> [TAREFA A]:
Segundo o texto sobre recuperação judicial, em que data foi proferida a decisão da 2ª Vara de Falências e Recuperação Judicial de São Paulo?
> [TAREFA B]:
Atualize o trecho do texto sobre recuperação judicial que começa em "Na decisão, o" e segue até "sobre a matéria.", trocando "juiz" por "magistrado".
> [TAREFA C]:
Resuma em duas frases o texto sobre recuperação judicial.

> [TEXTO DE LEITURA]:
☆ ☆ ☆

Mais de uma década depois da edição da Lei 11.101/05 (“Lei de Recuperação e Falência”), a jurisprudência brasileira ainda não definiu posição uniforme no que se refere à disciplina dos débitos tributários de empresas em recuperação judicial, o que recentemente ficou refletido em decisão proferida, no dia 27 de abril de 2017, pelo Juízo da 2ª Vara de Falências e Recuperação Judicial de São Paulo/SP no âmbito da recuperação judicial do Grupo Gep, titular das marcas Luigi Bertolli, Emme e Cori (Processo n.º 1007989-75.2016.8.26.0100).
Na decisão, o juiz Marcelo Barbosa Sacramone condicionou a manutenção da homologação do plano de recuperação judicial, já aprovado pela assembleia geral de credores, à apresentação de certidões negativas de débitos tributários, ressalvando que “às recuperandas, deverá ser permitida a adoção do melhor parcelamento existente”, o que configura novo entendimento judicial sobre a matéria.

☆ ☆ ☆

> [DADOS]:
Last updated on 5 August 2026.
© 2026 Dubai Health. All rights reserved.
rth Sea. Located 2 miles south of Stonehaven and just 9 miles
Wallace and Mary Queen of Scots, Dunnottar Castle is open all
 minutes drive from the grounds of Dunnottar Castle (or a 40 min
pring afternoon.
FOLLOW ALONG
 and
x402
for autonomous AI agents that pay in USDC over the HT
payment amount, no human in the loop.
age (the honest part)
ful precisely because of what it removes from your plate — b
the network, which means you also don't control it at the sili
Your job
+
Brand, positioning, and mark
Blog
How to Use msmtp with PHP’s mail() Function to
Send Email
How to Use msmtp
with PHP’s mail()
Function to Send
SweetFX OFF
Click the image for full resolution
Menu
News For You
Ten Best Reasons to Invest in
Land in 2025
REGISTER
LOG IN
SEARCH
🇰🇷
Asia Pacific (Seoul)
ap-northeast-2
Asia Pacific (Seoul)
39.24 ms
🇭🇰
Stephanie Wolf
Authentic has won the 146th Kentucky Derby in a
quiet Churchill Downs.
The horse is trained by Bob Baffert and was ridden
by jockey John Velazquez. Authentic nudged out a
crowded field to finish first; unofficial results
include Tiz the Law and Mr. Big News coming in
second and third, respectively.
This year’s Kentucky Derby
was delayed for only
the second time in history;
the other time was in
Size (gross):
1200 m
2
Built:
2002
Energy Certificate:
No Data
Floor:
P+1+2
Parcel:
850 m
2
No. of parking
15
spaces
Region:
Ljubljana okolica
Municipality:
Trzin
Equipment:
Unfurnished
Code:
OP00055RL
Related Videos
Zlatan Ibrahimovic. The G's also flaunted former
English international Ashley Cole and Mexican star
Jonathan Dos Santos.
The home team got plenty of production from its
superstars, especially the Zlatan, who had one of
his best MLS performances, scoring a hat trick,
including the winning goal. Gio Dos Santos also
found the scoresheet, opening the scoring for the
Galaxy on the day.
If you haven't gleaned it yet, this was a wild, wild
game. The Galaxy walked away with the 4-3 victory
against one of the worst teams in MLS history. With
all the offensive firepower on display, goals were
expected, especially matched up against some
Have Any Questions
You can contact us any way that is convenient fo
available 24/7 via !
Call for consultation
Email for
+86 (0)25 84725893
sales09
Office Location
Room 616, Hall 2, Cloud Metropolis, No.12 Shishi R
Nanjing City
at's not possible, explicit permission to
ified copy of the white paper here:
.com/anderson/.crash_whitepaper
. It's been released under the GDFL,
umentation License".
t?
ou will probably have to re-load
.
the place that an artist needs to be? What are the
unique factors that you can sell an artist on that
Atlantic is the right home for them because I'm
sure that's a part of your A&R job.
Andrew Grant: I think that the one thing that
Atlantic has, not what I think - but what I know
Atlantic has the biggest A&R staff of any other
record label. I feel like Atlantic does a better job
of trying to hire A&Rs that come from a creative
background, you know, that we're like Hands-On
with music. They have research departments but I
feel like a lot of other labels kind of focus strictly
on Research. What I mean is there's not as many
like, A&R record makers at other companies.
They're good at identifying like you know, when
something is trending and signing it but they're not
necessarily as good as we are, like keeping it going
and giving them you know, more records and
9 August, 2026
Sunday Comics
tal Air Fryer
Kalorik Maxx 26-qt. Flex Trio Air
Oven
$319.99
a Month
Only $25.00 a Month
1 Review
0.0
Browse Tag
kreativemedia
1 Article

☆ ☆ ☆

> [RESPOSTA A]:
Em 27 de abril de 2017.

> [RESPOSTA B]:
Na decisão, o magistrado Marcelo Barbosa Sacramone condicionou a manutenção da homologação do plano de recuperação judicial, já aprovado pela assembleia geral de credores, à apresentação de certidões negativas de débitos tributários, ressalvando que “às recuperandas, deverá ser permitida a adoção do melhor parcelamento existente”, o que configura novo entendimento judicial sobre a matéria.

> [RESPOSTA C]:
Mais de uma década após a Lei 11.101/05, a jurisprudência brasileira ainda não tem posição uniforme sobre os débitos tributários de empresas em recuperação judicial, o que se refletiu em decisão de 27 de abril de 2017 no caso do Grupo Gep. Nela, o juiz condicionou a manutenção da homologação do plano, já aprovado pelos credores, à apresentação de certidões negativas de débitos tributários, permitindo às recuperandas o melhor parcelamento existente, o que configura novo entendimento judicial.